A strange grape that grape... Mix & match

A strange grape that grape... Mix & match

In WINELIFE 71, Huib started a short series on Vitis vinifera, the grape to which the wine drinker owes so much. This time, he takes a closer look at a curious phenomenon: a grape, pinot meunier, that has two different DNAs. And that, in theory, is comparable to something like a cow with the head of an orang-utan. - TEXT HUIB EDIXHOVEN | IMAGE PEXELS.COM

Actually, the intention was to limit this short series to three parts. Until WINELIFE decided to put pinot meunier in the winter spotlight this issue. And let this happen to be a delicious freak of a grape.

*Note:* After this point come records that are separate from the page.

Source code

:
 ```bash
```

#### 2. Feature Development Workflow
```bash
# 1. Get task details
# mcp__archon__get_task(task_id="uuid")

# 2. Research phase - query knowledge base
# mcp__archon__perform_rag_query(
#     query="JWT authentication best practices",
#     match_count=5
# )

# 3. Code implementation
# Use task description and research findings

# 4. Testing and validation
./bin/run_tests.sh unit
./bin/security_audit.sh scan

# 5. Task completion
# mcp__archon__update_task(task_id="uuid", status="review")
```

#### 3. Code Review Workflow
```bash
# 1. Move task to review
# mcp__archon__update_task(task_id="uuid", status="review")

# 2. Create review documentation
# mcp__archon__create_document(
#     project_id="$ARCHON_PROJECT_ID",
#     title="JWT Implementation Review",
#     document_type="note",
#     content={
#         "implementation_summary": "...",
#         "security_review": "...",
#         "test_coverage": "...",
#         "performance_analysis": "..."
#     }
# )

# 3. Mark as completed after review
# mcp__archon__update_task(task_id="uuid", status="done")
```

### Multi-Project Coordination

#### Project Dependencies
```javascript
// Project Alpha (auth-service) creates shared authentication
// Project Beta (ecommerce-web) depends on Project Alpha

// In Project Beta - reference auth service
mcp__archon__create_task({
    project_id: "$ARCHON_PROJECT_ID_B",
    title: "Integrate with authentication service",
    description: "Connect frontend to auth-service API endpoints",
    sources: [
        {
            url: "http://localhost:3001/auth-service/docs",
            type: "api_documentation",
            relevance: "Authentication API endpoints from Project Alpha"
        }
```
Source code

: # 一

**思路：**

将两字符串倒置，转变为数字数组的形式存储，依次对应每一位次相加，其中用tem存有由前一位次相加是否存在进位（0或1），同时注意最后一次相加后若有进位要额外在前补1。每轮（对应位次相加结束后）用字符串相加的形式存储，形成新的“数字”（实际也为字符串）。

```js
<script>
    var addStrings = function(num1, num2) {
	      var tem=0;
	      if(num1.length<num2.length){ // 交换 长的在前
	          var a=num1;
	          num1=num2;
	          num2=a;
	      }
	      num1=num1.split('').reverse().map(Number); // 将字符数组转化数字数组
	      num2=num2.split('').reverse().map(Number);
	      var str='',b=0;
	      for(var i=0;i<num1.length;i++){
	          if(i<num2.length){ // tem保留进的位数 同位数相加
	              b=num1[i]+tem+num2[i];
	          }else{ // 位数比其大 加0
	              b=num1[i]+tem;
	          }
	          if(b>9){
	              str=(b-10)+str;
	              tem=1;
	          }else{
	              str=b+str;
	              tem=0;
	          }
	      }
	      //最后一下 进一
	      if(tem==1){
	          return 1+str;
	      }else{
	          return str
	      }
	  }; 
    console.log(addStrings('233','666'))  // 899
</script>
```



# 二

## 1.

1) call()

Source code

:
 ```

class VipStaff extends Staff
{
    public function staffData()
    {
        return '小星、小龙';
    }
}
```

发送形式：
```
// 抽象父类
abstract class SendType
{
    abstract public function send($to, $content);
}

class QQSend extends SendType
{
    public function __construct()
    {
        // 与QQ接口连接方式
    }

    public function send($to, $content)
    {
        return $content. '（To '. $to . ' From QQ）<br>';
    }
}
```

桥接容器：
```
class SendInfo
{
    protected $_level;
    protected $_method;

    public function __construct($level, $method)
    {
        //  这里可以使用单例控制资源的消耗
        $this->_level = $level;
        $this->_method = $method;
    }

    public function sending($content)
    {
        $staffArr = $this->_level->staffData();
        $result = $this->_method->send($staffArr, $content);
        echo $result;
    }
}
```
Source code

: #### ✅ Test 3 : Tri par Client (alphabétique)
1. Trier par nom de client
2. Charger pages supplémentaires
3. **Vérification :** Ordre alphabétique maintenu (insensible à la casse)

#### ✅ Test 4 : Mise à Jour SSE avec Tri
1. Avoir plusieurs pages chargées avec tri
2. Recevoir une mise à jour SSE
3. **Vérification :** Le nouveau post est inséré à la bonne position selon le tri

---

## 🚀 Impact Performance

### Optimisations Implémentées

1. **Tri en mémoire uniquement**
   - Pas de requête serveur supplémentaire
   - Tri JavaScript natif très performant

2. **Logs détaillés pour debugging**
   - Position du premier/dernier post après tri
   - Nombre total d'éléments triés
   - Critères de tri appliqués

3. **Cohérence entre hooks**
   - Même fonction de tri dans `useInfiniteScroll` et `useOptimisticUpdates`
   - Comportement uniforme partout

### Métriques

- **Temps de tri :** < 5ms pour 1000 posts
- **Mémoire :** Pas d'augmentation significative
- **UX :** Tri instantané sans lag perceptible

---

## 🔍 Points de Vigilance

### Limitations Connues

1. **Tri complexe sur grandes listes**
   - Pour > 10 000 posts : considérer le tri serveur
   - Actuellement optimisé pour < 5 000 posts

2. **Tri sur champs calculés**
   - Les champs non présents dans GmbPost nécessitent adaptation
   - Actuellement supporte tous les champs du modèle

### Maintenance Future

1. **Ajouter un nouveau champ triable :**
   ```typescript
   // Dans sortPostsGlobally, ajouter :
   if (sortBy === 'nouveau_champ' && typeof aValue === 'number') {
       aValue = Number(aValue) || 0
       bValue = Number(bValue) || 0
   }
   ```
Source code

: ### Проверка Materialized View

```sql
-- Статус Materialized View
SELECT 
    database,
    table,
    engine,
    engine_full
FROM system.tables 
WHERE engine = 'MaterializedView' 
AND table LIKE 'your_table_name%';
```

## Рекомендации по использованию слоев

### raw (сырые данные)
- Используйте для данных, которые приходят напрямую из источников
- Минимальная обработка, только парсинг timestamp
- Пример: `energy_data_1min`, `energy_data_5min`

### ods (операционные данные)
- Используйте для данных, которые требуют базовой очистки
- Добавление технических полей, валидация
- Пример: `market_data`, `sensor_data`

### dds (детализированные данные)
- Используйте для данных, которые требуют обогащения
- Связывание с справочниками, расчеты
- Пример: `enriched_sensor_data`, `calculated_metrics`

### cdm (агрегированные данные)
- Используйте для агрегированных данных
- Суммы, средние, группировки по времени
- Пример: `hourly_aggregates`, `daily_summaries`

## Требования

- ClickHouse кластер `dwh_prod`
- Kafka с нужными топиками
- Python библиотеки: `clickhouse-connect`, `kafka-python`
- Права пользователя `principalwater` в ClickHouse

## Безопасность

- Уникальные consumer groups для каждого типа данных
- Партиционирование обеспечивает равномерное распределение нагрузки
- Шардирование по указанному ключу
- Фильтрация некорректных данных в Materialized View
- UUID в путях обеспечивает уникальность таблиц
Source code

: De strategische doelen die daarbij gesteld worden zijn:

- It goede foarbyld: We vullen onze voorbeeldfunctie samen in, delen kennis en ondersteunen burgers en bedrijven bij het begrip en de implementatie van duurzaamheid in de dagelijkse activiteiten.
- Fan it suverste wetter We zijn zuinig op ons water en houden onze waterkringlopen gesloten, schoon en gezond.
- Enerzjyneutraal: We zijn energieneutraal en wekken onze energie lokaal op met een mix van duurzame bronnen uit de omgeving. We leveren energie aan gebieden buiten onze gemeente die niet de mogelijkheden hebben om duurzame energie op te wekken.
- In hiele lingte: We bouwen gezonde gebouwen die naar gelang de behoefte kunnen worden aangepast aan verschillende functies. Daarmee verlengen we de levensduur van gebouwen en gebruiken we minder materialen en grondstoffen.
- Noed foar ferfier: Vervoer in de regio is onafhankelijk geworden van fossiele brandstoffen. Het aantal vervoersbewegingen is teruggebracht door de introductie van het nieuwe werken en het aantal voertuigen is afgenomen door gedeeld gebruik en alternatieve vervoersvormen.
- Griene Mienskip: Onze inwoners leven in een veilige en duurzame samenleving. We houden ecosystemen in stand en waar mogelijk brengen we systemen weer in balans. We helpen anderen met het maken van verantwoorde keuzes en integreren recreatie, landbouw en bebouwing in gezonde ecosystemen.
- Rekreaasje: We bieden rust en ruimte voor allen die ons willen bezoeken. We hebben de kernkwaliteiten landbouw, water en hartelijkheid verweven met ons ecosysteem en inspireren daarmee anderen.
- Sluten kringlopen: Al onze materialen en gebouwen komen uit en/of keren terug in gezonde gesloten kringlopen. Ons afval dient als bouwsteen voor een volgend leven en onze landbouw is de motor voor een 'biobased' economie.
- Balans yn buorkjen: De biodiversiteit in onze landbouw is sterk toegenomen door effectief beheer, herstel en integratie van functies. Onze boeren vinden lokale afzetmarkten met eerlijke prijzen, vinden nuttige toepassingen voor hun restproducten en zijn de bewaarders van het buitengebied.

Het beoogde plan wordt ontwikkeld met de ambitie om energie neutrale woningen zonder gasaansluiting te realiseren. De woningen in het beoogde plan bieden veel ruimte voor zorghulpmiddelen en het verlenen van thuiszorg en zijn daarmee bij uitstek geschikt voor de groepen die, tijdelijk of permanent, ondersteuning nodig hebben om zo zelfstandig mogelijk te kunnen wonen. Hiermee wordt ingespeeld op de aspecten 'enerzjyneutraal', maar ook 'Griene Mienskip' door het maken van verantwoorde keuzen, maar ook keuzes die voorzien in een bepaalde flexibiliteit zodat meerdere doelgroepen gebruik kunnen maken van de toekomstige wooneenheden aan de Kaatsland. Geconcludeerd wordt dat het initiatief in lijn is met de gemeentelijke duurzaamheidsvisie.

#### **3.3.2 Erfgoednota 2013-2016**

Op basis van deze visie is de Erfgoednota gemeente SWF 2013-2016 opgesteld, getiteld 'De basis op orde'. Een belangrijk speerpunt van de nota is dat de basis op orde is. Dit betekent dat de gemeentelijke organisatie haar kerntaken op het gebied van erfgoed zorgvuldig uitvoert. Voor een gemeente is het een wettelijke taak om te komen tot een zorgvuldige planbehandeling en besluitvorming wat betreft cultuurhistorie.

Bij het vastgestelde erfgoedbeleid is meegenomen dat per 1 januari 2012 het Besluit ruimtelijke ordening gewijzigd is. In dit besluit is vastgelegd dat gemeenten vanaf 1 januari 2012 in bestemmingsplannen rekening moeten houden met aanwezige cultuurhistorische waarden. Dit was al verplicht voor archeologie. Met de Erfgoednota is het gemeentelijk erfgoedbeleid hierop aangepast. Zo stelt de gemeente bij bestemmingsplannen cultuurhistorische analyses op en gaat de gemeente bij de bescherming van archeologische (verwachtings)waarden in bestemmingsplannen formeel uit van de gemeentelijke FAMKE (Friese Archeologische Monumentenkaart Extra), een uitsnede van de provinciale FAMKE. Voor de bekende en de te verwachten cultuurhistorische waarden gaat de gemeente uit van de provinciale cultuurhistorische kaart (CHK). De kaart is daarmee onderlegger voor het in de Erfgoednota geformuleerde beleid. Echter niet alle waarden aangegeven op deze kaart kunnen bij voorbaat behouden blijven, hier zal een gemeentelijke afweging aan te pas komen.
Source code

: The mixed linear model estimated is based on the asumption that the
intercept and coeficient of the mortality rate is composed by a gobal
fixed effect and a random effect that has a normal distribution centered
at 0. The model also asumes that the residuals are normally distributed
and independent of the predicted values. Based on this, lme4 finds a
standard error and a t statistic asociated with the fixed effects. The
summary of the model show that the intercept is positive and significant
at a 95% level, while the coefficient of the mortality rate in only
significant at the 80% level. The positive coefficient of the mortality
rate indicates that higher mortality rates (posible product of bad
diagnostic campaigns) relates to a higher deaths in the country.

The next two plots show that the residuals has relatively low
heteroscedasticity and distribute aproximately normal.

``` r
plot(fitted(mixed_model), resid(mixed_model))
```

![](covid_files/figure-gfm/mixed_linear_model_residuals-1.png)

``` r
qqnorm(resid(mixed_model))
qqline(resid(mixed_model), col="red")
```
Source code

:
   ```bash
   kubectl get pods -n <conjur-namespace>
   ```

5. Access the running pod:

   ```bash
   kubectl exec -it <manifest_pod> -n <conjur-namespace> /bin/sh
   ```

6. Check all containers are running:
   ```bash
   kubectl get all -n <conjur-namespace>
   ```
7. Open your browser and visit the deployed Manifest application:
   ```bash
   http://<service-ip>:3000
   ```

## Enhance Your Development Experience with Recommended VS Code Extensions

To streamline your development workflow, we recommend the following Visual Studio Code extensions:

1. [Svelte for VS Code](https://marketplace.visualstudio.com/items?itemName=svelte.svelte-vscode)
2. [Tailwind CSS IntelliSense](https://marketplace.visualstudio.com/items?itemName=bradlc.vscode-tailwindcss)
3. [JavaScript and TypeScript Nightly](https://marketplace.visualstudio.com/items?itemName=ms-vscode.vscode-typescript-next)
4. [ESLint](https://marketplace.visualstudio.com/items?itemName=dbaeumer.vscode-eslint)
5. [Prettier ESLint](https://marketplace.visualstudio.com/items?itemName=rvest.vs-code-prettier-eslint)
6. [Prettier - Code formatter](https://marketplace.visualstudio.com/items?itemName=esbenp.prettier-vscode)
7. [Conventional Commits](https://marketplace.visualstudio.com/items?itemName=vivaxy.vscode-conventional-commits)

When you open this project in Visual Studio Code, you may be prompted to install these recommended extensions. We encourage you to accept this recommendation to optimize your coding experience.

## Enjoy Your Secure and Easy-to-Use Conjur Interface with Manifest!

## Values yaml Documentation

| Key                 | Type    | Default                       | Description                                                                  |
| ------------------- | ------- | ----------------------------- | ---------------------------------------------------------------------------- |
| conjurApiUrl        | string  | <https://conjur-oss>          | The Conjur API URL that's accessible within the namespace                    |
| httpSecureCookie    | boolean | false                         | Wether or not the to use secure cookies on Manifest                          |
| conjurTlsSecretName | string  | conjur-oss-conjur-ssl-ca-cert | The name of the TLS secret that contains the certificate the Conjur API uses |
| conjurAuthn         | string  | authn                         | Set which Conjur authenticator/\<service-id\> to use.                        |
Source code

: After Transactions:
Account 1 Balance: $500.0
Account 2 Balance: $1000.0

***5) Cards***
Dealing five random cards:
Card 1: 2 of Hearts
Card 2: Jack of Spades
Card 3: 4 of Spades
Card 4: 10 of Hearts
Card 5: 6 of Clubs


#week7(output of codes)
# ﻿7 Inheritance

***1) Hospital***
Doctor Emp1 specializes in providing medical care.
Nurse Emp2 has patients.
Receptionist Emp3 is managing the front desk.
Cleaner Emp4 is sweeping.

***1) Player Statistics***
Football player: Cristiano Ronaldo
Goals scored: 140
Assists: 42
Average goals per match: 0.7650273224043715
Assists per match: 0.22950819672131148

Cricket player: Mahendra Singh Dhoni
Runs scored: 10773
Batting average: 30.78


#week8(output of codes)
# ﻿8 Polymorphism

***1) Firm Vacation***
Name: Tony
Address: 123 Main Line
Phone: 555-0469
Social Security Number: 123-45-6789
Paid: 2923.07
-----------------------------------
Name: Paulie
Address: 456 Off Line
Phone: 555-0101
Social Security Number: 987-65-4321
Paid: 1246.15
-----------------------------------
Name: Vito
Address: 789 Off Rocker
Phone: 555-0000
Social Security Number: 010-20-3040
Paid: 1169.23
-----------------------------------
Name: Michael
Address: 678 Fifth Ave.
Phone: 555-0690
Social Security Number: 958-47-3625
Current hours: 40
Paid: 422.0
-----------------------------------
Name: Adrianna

A marvel of nature, shall we say, that simply cries out for a fourth volume.

Triplets

As we also read in Part 2, the various pinot grapes have a special connection. Pinot noir, pinot blanc and pinot gris are not actually different grape varieties. They are no more than one mutation apart and are therefore considered clones of each other. Because this family is so ancient and the cells have had to copy themselves endlessly, quite visible mutations have occurred over the centuries. A particularly close family relationship, then. You can therefore perhaps best think of them as identical triplets with only a few characteristic differences. The colour in the skin is, of course, the most distinctive feature in Pinots.

Outsider

With pinot meunier, we have a fourth member. It too is no more than a mutation away from the same primordial pinot. Yet there is something more going on here.